Submitted by JeromesNiece t3_10uoakb in personalfinance

It always made intuitive sense to me that taking out a mortgage would generally be a better financial decision than renting, given that a mortgage is kind of like a rent payment with the difference being that some portion of your mortgage is going toward building equity wealth, and at the end of the lease term you now don't have to worry about rent any more.

But I had also heard various people say that it can actually be better in the long term to rent and invest the down payment and any cost savings into stock index funds.

To see how that might be possible, I ran the numbers in an excel spreadsheet with inputs from averages in my metro area (Atlanta, Georgia) and relevant national averages.

Inputs:

  • Starting home value: $359,500 (median home value in Atlanta metro area)
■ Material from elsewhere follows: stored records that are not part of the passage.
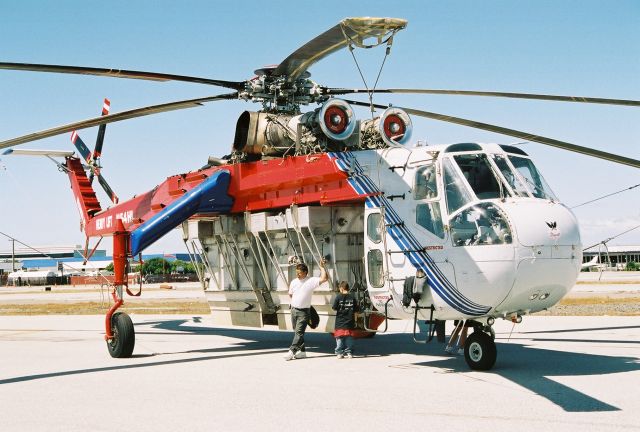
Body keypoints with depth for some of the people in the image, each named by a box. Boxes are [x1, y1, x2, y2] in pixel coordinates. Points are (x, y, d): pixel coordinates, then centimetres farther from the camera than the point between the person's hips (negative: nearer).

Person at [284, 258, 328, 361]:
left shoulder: (311, 281, -9)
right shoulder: (294, 282, 6)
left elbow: (324, 278, -22)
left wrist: (322, 267, -17)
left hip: (303, 311, -6)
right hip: (294, 309, 6)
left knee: (299, 332, -11)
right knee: (297, 332, 10)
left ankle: (292, 351, -15)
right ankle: (302, 351, 17)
  • Down payment: 10% of starting home value

  • Mortgage term: 30 years

  • Mortgage rate: 6.09% (current national average for 30-year fixed rate mortgages, per Freddie Mac)

  • Annual home value increase: 4.39% (average annual increase in Case-Shiller index since 1987)
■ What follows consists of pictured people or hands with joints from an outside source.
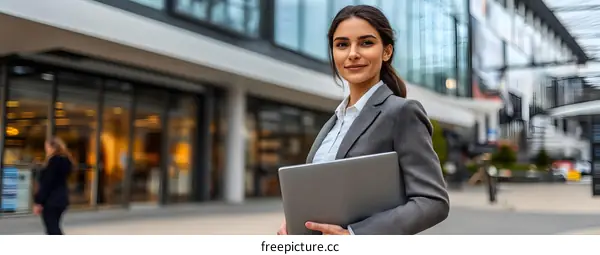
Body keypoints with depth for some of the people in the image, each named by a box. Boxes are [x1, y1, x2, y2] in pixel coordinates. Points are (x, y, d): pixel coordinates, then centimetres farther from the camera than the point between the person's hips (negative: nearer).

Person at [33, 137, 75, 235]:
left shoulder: (54, 161, -15)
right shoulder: (64, 160, 13)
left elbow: (47, 183, -18)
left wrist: (38, 202, -15)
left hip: (51, 200, -9)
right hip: (60, 199, 9)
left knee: (52, 229, -6)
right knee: (54, 227, 18)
  • Annual investment return: 9.5% (average nominal total return of S&P 500 for the past ~100 years)

  • Private mortgage insurance rate: 0.58%

  • Property tax rate: 1.62% (city of Atlanta rate millage rate at assessed value of 40% of fair market value)

  • Annual home maintenance costs: 1.5% of home value

  • Price-to-rent ratio: 18.25 (taken from dividing the median home price by the median rent payment in the Atlanta metro area, per Census Bureau, 2021)

  • Long-term inflation rate: 2.5%

Assumptions:

  • The hypothetical renter invests the would-be home down payment in a stock index fund returning 9.5% annually, and invests monthly the difference between the homeownership cost and the rental cost, if there is one.

  • After the mortgage is paid off, if the homeownership costs are less than the rental cost, the homeowner invests the difference in the same stock investment

  • Total cost of homeownership equal to PMI expense plus mortgage expense plus property tax expense plus home maintenance expense plus homeowners insurance minus mortgage interest tax deduction benefit.

  • PMI is required until home equity is equal to 20% of the initial home price

  • The price-to-rent ratio stays constant

  • Refinancing is not an option

  • Homeowners insurance expense equal to $116 monthly (current Georgia average), then increases at the rate of inflation thereafter

  • Mortgage interest deduction tax benefit calculated as the amount of interest paid net of the standard deduction for a single filer at a marginal rate of 24%, with the standard deduction creasing at the rate of inflation

  • The renter and the homeowners continue their strategy until retirement age (in my case, when I'm 65 in 2061). I consider this the logical stopping point, as the renter retiree could likely buy a home with his proceeds if he wanted.

Output:

Note: assets are not adjusted for inflation so are 2053 and 2061 dollars, respectively. Also, these are only assets related to the home ownership investment strategy, not retirement savings.

  Renter Buyer
Assets at end of loan term $2,783,545 $1,350,587
Retirement age assets $5,934,204 $2,331,171

As you can see, renting is currently more than twice as good as buying the same home with present interest rates, home values, and cost of renting. You have to lower the mortgage interest rate to 2.2% or lower the price-to-rent ratio to 14 for buying to make more sense than renting in this market, from a purely financial point of view.

Let me know if I made some mistakes in my reasoning or made incorrect assumptions somewhere.